Meadville was also more of an economically mixed bag. There was the woman who spoke up to say that she and her husband had been through three rounds of (his) job loss due to factors like the ones right there and she pointed at the stage, and I was moved to tears.  Another man said, how do you guys get all your emotions? Are you from Rust Belt towns? Did you go through this before? Because I’ve seen people go through just this thing, and it was real.  And then, too, there was the first well I work in corporate management and I just want to make sure we’re not saying all corporations are bad reaction.  It was followed by a smattering of applause (from the audience) and one audible fuckin yeah right! and a raised hand from the bar, and I really wanted to see what would happen… but the mic was diplomatically passed to our youngest and most charming cast member and the subject changed to beer. (Corporate guy did also say he’d never seen anything like this and was appreciative and grateful.)

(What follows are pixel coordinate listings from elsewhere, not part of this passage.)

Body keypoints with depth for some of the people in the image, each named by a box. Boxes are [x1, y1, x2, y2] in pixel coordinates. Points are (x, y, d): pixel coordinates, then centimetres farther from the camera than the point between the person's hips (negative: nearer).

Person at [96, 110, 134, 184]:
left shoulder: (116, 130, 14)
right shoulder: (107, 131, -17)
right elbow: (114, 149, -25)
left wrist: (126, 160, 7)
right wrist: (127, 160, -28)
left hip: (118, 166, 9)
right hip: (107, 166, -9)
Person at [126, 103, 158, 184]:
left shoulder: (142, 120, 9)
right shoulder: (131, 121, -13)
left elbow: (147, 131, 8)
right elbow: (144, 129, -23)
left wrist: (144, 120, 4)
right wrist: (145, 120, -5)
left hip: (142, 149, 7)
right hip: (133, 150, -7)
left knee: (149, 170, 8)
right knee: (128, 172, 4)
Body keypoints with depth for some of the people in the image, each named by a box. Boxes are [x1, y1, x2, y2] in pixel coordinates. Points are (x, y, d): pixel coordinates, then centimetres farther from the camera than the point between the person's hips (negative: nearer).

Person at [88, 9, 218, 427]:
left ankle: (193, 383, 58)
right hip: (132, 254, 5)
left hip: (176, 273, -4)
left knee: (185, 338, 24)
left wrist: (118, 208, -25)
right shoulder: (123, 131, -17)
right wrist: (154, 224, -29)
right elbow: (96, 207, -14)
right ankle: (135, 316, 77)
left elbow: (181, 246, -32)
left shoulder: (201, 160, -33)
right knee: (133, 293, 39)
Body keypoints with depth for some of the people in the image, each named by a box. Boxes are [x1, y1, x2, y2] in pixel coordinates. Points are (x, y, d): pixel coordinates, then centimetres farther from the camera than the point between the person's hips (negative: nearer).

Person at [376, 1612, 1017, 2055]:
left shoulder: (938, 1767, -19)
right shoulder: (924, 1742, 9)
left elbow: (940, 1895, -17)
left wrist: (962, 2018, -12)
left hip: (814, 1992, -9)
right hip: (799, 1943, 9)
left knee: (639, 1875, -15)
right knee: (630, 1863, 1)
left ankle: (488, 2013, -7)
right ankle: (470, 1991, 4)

Just before #notallcorporations, ironically, someone had asked when we were going to take this play into corporate offices and show it to the other side, as it were.  The Playwright shared that after its genesis at Oregon Shakes, Sweat was produced in DC for just this reason … but that audiences had trouble ‘seeing’ it, or relating to its reality. A Transgressive Unwillingness to Know, she said, was a phrase she’d just learned, and I’ll be mulling that one over for a while.

Spirits were high in the ‘band’ bus back to the hotel, 45 min away, full of jokes and recaps and birthday wishes for one of our number and plans for the day off, and I really love these people and feel so very lucky to be here.

I didn’t get a picture of the cake, but it was the best one yet – !! Baked by Mary Melvin from Save Room For Dessert   , who just happened to be the first person I met in the audience before the show.